Выбранный отрывок:
-------

Пока же в ректорском доме жизнь была, судя по воспоминаниям, еще вполне беззаботна. Это потом Александра Андреевна трижды попытается покончить жизнь самоубийством, окажется, к счастью ненадолго, даже в лечебнице для душевнобольных. А в ректорском доме, пока Саша слушал нянины сказки, в другом конце огромной квартиры, веселилась и буйствовала молодежь: тройки у подъезда, танцы, прохладительные напитки, шарады и буриме, музицирование и вспыхивающие романы – «разношерстные молодые люди – и кудлатые студенты, и военные». Военного и выберет потом себе в мужья мать Блока…
Оставим молодежь веселиться, вернемся в университетский двор, где встретились впервые трехлетний Александр Блок и Люба Менделеева. Да, судьбе было угодно, чтобы здесь же, в университете, оказалась в те годы и квартира великого Дмитрия Менделеева, отца Любы. Кстати, прямо над кабинетом Менделеева, ныне мемориальным, в главном здании университета располагалась церковь, в которой крестили новорожденного Блока. Университет, профессорская среда, один двор, одни коридоры – все это свяжет Блока и Любу Менделееву. Но что уж совсем удивительно, рядом, в семи километрах всего, окажутся и подмосковные дома Бекетовых и Менделеевых – Шахматово и Боблово. Там-то через полтора десятилетия они и полюбят друг друга – будут вместе играть в любительском спектакле. Гамлетом будет Блок, Офелией – Люба. Блок настолько увлечется сценой, так захочет стать артистом, что на вопрос модной анкеты: «Каким образом… желал бы умереть?» – тогда же ответит: «На сцене от разрыва сердца». Актером не станет, хотя в известном смысле и проживет, и умрет на сцене. Актрисой окажется его жена… Наконец, судьбе будет угодно там же, на даче в Боб-лове, как вспомнит потом мать Любы, чтобы трехлетний еще поэт, возвращаясь вместе с дедом с прогулки, подарил будущей жене букет собранных им ночных фиалок. Красиво, согласитесь, – первый букет будущей Прекрасной Даме.
А вот как начался их роман, об этом я расскажу у следующего дома поэта.
10. Предсмертная записка (Адрес второй: наб. Карповки, 2)
Здесь, в желтом здании Гренадерских казарм на слиянии двух рек -Большой Невки и маленькой Карповки, против Ботанического сада, когда-то (впрочем, столетие уже назад) были две офицерские квартиры – 7-я и 13-я. В них Блок прожил ни много ни мало семнадцать лет. Этот адрес стоит запомнить: так долго на одном месте он больше нигде не проживет.
Тут, в казармах, квартировал его отчим – гвардейский поручик Франц Кублицкий-Пиоттух, который дослужится потом до генерал-лейтенанта. Офицером по тем временам был «прогрессивным», хотя и давал иногда зуботычины солдатам. Это было в духе времени. Мать поэта, искренне, видимо, считавшая, что бравый гвардеец заменит Саше отца, ошиблась – муж оказался равнодушен к ребенку, и это стало для нее катастрофой. «Непоправимой и неизменной», как записала в дневнике ее сестра.

-------

Показанные записи:

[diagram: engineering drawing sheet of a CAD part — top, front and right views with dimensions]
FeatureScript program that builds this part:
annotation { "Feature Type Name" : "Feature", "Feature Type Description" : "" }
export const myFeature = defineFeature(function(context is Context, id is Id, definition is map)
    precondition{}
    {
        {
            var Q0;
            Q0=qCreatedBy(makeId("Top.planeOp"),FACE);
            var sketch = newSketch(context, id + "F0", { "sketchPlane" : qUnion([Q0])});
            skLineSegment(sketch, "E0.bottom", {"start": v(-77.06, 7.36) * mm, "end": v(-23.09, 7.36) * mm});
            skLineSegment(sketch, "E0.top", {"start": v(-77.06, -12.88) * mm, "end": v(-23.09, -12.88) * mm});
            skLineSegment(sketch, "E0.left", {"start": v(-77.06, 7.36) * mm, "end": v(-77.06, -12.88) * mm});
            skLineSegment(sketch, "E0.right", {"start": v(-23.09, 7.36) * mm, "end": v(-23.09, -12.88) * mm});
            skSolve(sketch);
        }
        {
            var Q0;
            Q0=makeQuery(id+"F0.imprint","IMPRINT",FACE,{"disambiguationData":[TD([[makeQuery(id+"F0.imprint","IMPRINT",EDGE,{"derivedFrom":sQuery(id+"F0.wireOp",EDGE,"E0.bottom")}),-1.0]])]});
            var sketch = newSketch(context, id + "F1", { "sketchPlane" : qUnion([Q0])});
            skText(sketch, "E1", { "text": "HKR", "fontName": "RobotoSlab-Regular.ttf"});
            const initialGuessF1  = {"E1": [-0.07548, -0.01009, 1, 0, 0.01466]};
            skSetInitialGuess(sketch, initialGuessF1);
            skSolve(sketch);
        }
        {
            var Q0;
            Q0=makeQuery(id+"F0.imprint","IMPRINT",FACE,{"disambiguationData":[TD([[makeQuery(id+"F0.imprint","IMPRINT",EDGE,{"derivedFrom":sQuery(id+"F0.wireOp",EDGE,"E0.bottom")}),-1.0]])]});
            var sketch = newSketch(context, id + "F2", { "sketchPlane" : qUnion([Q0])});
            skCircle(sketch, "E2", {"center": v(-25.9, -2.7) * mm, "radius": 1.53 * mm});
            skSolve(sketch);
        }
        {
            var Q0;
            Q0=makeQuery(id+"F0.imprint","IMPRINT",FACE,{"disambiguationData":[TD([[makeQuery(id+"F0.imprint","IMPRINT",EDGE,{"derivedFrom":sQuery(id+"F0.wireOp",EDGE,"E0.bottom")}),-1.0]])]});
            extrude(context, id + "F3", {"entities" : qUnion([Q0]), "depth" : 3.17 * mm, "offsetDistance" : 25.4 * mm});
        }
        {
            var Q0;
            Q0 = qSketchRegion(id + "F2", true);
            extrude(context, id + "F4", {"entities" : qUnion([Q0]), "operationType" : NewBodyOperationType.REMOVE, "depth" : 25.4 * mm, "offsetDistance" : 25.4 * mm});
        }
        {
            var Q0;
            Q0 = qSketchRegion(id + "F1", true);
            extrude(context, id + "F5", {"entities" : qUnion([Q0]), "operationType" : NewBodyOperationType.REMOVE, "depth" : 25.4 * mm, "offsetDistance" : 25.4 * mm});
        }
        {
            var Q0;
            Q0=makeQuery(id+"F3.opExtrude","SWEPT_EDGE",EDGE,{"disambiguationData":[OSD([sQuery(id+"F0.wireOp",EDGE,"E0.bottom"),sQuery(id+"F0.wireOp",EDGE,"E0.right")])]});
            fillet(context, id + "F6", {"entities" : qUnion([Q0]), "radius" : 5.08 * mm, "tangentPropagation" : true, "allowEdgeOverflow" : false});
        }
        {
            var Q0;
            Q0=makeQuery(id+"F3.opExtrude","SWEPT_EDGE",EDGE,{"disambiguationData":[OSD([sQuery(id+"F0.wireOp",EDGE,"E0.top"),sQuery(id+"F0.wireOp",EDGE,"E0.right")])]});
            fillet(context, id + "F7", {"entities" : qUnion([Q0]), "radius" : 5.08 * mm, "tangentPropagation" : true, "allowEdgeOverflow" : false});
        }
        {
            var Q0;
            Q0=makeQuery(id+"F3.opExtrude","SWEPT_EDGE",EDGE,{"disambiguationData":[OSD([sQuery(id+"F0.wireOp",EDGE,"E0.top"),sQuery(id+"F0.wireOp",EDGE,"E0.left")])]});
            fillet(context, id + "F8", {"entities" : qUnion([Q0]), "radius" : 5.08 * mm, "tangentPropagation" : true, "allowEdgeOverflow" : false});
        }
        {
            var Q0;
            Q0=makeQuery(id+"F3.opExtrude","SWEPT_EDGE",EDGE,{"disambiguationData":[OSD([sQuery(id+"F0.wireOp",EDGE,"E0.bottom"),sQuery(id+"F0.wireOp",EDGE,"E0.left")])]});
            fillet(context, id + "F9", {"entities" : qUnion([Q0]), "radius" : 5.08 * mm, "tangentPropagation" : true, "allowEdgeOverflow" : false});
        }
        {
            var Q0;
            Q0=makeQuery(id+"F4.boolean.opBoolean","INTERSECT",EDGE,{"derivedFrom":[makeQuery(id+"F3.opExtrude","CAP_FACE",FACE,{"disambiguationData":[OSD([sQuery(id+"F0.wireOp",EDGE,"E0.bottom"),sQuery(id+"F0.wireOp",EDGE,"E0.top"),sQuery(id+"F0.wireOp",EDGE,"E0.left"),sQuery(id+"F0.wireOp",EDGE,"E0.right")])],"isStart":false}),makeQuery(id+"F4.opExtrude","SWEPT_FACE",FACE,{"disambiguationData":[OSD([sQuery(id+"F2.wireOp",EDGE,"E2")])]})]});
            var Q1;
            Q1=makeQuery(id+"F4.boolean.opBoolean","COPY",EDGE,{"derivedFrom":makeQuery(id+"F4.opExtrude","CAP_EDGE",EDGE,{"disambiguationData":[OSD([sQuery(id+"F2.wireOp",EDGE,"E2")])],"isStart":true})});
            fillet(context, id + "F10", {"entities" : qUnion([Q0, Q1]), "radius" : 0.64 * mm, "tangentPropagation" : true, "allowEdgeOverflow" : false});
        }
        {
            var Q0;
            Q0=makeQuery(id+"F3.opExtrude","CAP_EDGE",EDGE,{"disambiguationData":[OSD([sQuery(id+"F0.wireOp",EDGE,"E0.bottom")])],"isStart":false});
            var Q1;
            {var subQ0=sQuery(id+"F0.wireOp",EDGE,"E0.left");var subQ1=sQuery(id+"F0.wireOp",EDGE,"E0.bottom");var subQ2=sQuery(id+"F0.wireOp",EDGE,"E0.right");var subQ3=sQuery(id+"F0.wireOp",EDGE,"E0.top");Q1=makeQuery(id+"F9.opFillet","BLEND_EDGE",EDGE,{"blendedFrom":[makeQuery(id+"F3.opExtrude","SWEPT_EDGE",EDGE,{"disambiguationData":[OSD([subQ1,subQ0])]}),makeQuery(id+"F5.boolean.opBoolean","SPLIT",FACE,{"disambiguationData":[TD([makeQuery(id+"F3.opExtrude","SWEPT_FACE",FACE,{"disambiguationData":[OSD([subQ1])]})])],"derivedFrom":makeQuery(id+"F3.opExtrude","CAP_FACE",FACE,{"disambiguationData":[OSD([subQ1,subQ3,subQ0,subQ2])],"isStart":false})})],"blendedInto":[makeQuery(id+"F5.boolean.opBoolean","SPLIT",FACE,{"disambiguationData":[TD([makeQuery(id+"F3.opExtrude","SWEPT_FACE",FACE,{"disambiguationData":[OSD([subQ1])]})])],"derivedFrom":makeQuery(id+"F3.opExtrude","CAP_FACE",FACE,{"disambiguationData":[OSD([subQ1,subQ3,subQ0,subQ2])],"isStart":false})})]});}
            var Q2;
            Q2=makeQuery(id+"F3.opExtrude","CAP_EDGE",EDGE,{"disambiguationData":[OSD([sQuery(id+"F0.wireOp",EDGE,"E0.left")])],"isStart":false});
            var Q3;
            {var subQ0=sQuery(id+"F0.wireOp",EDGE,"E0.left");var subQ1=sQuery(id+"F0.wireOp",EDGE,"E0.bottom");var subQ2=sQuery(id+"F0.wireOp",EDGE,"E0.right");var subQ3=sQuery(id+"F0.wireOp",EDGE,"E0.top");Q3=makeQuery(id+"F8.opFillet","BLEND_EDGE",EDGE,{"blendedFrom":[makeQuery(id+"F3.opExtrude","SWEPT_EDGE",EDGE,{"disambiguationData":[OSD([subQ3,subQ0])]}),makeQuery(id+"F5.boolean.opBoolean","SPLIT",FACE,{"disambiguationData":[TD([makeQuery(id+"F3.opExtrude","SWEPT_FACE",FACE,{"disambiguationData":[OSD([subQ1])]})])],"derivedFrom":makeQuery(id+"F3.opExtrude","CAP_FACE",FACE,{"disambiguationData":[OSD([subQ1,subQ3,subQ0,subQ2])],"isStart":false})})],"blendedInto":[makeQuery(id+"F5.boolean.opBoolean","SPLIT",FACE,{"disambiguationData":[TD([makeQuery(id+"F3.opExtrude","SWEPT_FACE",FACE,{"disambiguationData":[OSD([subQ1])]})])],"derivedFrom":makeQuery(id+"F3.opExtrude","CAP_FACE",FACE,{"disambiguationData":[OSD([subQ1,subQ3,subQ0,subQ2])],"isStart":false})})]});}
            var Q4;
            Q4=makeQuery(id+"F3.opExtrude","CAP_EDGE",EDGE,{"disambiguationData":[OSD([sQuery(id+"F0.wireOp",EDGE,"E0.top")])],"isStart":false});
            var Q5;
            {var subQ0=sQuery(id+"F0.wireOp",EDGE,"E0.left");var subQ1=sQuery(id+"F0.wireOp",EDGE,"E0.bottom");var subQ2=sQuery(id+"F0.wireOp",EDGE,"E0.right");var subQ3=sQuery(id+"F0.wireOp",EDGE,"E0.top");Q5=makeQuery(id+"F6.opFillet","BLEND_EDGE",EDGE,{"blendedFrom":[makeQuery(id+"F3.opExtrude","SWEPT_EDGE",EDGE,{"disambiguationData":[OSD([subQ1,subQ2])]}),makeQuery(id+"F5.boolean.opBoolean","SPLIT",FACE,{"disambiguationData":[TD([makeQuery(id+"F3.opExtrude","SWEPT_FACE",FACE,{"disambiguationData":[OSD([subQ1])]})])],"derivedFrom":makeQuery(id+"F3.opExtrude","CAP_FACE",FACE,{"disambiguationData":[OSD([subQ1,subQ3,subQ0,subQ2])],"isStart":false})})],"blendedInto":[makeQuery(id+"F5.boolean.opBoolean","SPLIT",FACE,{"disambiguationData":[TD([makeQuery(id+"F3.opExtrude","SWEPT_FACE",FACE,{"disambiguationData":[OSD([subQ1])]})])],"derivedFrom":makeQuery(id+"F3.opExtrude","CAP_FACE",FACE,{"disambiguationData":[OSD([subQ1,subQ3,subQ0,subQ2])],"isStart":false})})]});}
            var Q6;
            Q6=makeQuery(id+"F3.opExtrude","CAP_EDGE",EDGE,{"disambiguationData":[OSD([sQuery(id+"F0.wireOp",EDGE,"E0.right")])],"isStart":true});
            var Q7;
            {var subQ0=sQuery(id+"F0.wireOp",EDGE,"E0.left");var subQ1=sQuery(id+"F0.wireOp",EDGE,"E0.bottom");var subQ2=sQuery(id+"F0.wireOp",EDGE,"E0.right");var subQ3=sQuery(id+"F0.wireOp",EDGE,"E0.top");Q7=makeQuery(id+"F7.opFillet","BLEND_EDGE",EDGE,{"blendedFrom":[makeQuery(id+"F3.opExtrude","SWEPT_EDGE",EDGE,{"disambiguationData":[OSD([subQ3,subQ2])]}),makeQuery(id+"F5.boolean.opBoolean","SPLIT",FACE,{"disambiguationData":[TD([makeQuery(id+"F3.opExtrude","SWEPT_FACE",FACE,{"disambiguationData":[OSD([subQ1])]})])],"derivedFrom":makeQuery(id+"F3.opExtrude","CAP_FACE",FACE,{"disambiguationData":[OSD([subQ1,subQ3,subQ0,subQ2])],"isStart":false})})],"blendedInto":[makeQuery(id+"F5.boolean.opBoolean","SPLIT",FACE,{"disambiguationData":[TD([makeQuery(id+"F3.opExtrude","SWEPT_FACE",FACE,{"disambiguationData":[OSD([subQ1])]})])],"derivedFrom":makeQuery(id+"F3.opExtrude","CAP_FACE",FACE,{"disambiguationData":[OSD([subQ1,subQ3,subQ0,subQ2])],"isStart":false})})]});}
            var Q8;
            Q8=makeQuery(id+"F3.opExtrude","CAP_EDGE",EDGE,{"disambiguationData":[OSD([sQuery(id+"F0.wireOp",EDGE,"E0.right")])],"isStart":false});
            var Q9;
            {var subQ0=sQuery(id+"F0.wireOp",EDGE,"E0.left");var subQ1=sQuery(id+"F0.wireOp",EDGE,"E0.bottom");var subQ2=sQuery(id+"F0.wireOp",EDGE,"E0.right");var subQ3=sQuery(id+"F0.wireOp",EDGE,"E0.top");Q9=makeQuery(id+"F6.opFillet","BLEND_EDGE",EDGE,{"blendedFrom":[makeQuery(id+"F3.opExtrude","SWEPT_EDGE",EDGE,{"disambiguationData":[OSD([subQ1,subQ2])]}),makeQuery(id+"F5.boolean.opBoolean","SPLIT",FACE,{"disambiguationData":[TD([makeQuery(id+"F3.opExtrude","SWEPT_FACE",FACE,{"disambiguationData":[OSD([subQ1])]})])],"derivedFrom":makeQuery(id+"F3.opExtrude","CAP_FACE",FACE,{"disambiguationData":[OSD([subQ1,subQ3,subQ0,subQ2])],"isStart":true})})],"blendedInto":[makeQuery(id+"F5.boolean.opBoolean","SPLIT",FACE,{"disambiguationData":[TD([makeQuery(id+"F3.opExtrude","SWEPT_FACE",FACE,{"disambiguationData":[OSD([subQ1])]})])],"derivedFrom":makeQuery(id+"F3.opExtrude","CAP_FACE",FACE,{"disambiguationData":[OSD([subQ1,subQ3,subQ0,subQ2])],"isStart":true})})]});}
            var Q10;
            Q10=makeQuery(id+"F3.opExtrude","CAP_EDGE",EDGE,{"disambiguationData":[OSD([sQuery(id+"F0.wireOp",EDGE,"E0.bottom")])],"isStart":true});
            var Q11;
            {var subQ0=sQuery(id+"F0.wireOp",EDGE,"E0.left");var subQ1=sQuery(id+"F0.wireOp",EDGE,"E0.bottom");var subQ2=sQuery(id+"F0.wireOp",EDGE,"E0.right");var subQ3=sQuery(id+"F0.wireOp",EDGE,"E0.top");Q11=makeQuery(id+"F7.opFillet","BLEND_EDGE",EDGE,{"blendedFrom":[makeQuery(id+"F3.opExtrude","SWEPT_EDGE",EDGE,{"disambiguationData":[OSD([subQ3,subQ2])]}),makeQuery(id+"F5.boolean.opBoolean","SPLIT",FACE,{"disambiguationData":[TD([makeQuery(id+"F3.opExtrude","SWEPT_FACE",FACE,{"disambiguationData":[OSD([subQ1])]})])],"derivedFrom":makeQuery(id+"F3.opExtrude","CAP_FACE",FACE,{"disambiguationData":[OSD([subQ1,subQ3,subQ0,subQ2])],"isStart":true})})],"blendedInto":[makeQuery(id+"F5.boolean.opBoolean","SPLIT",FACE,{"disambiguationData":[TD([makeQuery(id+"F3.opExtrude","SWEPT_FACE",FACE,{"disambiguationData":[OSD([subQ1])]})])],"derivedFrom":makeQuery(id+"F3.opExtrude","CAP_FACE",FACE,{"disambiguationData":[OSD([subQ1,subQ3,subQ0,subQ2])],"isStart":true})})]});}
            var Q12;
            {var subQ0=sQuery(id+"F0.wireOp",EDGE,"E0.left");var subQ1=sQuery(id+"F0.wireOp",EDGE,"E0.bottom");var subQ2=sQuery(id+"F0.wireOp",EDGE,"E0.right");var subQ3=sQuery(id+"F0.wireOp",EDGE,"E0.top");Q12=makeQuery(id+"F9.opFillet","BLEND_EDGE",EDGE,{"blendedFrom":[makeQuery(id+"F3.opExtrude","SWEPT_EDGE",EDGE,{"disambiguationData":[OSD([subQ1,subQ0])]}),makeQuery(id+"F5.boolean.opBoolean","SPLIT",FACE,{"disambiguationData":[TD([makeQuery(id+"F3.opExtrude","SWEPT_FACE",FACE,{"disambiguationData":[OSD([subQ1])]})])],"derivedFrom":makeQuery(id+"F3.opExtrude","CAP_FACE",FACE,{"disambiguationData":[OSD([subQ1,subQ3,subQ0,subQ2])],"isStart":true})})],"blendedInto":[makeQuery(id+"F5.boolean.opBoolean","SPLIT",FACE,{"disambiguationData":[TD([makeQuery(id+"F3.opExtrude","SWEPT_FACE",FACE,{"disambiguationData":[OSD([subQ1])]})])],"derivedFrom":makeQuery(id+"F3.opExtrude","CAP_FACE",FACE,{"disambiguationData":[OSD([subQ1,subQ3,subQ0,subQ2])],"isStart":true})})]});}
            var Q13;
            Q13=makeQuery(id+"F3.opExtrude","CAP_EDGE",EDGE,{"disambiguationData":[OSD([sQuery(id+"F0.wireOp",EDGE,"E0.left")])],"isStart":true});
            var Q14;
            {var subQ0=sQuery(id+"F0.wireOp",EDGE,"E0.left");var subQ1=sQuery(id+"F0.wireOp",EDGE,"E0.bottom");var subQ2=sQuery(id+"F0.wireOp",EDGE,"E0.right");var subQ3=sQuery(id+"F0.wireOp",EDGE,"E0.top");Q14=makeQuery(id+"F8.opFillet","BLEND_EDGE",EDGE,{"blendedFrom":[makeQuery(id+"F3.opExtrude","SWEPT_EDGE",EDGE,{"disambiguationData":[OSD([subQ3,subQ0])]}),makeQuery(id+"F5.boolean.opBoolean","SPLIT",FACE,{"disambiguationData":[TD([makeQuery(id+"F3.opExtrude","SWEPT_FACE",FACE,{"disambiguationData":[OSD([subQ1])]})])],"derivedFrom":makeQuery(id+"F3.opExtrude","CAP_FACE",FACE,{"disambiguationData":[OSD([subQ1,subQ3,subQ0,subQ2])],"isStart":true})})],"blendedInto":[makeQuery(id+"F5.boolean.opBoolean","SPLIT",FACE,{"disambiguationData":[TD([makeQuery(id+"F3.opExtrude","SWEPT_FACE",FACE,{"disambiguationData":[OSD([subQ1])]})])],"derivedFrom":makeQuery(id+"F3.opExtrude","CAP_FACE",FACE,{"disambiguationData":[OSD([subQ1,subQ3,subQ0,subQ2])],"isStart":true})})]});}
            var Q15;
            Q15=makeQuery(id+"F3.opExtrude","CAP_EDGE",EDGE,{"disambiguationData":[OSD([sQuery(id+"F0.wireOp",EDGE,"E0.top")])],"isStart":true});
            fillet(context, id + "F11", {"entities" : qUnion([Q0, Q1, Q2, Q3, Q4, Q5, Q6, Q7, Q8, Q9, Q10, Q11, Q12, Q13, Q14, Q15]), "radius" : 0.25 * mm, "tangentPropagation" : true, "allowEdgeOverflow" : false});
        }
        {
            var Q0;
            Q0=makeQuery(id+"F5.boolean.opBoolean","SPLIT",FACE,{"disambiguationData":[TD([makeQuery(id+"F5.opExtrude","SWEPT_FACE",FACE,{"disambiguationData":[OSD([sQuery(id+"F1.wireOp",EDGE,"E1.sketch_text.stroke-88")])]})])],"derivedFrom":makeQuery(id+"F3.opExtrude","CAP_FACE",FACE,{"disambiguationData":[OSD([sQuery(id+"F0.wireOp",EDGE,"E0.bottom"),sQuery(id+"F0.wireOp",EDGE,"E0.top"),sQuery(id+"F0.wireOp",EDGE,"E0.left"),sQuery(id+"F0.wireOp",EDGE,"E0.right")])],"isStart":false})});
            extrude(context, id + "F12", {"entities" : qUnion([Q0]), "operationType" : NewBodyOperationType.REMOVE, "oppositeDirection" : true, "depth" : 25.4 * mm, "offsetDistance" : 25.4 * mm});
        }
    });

-------

Задание:
Напишите продолжение очерка о петербургских адресах Александра Блока, начиная сразу после его последнего предложения.

Ответ:
«Теперь уже ясно, – писала М.А.Бекетова в 1901 году, – что ключ всего в ее несчастном браке… Она становится все утонченнее и развитее, все исключительнее, а он и все его окружающие все те же… Существо неловкое и бездарное… Она способна его возненавидеть… а уйти не находит возможным ради Сашуры».
И впрямь – катастрофа! И катастрофой чуть не окончится здесь и жизнь самого Блока: он будет готов умереть по первому слову, даже записку приготовит, чтобы вьюжным ноябрьским вечером взять ее с собой…
«Две незабвенных комнаты, – так опишет это жилище Блока поэт Сергей Городецкий. – Я их помню наизусть. Первая длинная, узкая, со старинным диваном… с высоким окном; аккуратный письменный стол, низкая полка с книгами, на ней всегда гиацинт. На стене большая голова Айседоры Дункан, “Мона Лиза” и “Мадонна” Нестерова. Ощущение чистоты и молитвенности, как в церкви».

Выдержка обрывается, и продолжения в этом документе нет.